### STATED EXERCISE:
In the email about the mtree change, copy out word for word the passage from "On Tue, Jan 6, 2026 at 8:37 PM" up to and including "behavior is desired.".

On Tue, Jan 6, 2026 at 8:37 PM Xin LI <[email protected]> wrote:
>
> (Adding ngie@ who reported PR 219467 and Christos for visibility)
>
> On Tue, Jan 6, 2026 at 3:05 PM Jose Luis Duran <[email protected]> wrote:
>>
>> On Tue, Jan 6, 2026 at 7:37 PM Gleb Smirnoff <[email protected]> wrote:
>> >
>> >   Hi,
>> >
>> > the recent mtree(1) import from NetBSD brought one change, that is a POLA
>> > violation and I would also question if the new behavior is desired.
>>
>> The change stems from: 
>> https://bugs.freebsd.org/bugzilla/show_bug.cgi?id=219467
>>
>> > Before the import 'mtree -c -R all' would leave 'type=' keywords, despite 
>> > '-R
>> > all' asks for removing all keywords.  The 'type=' is special, since this
>> > keyword is required to reconstruct a new spec.

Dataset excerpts
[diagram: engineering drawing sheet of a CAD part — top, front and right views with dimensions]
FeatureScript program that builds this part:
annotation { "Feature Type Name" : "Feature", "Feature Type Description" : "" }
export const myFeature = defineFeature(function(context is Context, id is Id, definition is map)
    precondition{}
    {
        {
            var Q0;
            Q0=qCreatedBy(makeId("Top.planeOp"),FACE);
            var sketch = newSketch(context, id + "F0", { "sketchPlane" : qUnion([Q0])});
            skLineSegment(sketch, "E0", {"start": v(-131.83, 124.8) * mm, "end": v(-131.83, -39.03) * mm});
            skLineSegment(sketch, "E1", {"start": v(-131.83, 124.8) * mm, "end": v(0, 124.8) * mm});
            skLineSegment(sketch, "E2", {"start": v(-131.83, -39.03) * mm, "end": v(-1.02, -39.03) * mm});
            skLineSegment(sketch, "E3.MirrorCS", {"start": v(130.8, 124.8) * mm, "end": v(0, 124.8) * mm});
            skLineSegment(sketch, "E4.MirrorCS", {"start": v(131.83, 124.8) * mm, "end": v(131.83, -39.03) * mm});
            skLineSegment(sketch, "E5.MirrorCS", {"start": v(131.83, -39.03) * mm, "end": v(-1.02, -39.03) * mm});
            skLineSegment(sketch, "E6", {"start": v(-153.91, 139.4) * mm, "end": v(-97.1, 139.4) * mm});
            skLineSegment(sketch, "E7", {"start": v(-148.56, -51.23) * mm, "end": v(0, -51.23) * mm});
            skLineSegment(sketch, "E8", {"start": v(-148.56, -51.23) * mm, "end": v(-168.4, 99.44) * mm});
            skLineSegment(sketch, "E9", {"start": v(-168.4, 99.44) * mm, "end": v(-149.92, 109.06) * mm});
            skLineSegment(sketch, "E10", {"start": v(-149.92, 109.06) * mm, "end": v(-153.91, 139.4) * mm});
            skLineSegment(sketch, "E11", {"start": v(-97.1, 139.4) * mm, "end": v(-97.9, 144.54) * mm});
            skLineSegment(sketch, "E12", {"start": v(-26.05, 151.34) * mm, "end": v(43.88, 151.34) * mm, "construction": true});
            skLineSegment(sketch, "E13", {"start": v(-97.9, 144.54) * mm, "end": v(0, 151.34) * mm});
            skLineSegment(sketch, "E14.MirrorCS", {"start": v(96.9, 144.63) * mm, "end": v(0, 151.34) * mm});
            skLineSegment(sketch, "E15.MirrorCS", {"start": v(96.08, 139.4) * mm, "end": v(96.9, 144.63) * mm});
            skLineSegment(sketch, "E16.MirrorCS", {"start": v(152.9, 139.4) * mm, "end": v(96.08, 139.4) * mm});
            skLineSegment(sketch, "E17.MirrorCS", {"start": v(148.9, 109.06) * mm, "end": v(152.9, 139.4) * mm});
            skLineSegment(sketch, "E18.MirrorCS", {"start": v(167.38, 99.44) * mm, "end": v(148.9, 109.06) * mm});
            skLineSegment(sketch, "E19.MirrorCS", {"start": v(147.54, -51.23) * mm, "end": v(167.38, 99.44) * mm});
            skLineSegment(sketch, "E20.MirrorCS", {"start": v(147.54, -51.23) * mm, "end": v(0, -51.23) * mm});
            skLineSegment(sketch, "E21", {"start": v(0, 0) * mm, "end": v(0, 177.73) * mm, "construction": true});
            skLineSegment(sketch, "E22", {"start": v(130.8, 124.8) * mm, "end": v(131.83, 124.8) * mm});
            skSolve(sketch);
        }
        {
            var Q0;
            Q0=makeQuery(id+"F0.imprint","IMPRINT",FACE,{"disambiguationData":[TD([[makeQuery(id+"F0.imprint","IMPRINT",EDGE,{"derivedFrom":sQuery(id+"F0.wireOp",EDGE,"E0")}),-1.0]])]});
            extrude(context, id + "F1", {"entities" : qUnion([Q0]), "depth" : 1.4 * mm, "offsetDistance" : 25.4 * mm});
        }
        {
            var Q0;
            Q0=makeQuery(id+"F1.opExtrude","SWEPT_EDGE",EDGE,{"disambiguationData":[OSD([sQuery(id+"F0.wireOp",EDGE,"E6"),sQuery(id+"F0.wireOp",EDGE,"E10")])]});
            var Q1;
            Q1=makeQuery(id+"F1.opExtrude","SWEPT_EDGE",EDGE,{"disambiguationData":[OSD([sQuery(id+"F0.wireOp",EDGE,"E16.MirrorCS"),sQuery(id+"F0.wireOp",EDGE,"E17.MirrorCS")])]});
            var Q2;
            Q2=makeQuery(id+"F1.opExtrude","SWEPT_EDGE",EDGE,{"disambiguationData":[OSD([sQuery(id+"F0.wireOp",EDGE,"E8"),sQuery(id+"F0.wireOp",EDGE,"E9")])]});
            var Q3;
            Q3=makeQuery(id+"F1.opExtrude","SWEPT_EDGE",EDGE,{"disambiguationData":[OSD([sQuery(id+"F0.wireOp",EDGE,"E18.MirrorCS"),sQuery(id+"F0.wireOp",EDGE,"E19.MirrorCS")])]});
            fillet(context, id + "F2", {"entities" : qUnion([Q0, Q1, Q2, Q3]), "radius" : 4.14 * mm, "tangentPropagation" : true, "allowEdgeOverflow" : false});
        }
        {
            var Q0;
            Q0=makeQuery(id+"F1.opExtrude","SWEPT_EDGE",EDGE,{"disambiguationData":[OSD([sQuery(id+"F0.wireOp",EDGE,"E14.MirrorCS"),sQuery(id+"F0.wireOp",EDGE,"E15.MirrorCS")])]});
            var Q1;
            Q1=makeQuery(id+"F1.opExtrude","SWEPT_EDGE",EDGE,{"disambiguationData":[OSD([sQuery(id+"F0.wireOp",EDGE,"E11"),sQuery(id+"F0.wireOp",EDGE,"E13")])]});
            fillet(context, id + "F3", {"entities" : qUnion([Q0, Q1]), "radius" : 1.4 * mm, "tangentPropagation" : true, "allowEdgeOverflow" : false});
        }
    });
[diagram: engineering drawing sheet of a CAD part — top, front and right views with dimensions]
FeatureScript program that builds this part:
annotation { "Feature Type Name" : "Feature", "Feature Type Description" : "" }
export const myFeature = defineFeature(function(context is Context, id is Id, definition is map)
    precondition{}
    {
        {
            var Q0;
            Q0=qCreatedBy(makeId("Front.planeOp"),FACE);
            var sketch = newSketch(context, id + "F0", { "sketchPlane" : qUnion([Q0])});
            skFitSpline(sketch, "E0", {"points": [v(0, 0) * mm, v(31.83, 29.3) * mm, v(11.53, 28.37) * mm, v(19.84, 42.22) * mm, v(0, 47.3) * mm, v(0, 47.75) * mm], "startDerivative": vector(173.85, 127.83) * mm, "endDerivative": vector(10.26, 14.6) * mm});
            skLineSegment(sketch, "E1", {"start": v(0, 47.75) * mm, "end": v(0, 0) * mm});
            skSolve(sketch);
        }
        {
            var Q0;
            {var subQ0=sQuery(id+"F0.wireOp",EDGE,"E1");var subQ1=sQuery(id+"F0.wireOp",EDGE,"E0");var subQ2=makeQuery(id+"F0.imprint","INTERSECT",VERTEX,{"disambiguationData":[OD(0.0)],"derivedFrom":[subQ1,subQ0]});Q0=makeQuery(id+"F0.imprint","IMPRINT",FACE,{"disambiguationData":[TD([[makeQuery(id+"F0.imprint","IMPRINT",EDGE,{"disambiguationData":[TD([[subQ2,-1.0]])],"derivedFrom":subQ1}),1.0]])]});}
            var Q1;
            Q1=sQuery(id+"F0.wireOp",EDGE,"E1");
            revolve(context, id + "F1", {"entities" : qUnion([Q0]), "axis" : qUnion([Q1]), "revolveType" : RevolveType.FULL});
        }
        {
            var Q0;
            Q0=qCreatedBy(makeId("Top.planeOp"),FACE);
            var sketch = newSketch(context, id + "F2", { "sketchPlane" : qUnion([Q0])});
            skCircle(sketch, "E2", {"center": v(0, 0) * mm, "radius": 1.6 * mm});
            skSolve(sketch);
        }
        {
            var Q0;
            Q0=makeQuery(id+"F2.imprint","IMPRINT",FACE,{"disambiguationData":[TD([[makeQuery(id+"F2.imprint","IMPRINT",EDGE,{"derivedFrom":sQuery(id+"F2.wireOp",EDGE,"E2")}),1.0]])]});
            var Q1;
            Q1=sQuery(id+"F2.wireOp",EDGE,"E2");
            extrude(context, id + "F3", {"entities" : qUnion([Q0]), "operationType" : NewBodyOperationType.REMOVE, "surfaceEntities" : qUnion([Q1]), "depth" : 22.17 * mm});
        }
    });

### RESULT FOR THIS EXERCISE:
On Tue, Jan 6, 2026 at 8:37 PM Xin LI <[email protected]> wrote:
>
> (Adding ngie@ who reported PR 219467 and Christos for visibility)
>
> On Tue, Jan 6, 2026 at 3:05 PM Jose Luis Duran <[email protected]> wrote:
>>
>> On Tue, Jan 6, 2026 at 7:37 PM Gleb Smirnoff <[email protected]> wrote:
>> >
>> >   Hi,
>> >
>> > the recent mtree(1) import from NetBSD brought one change, that is a POLA
>> > violation and I would also question if the new behavior is desired.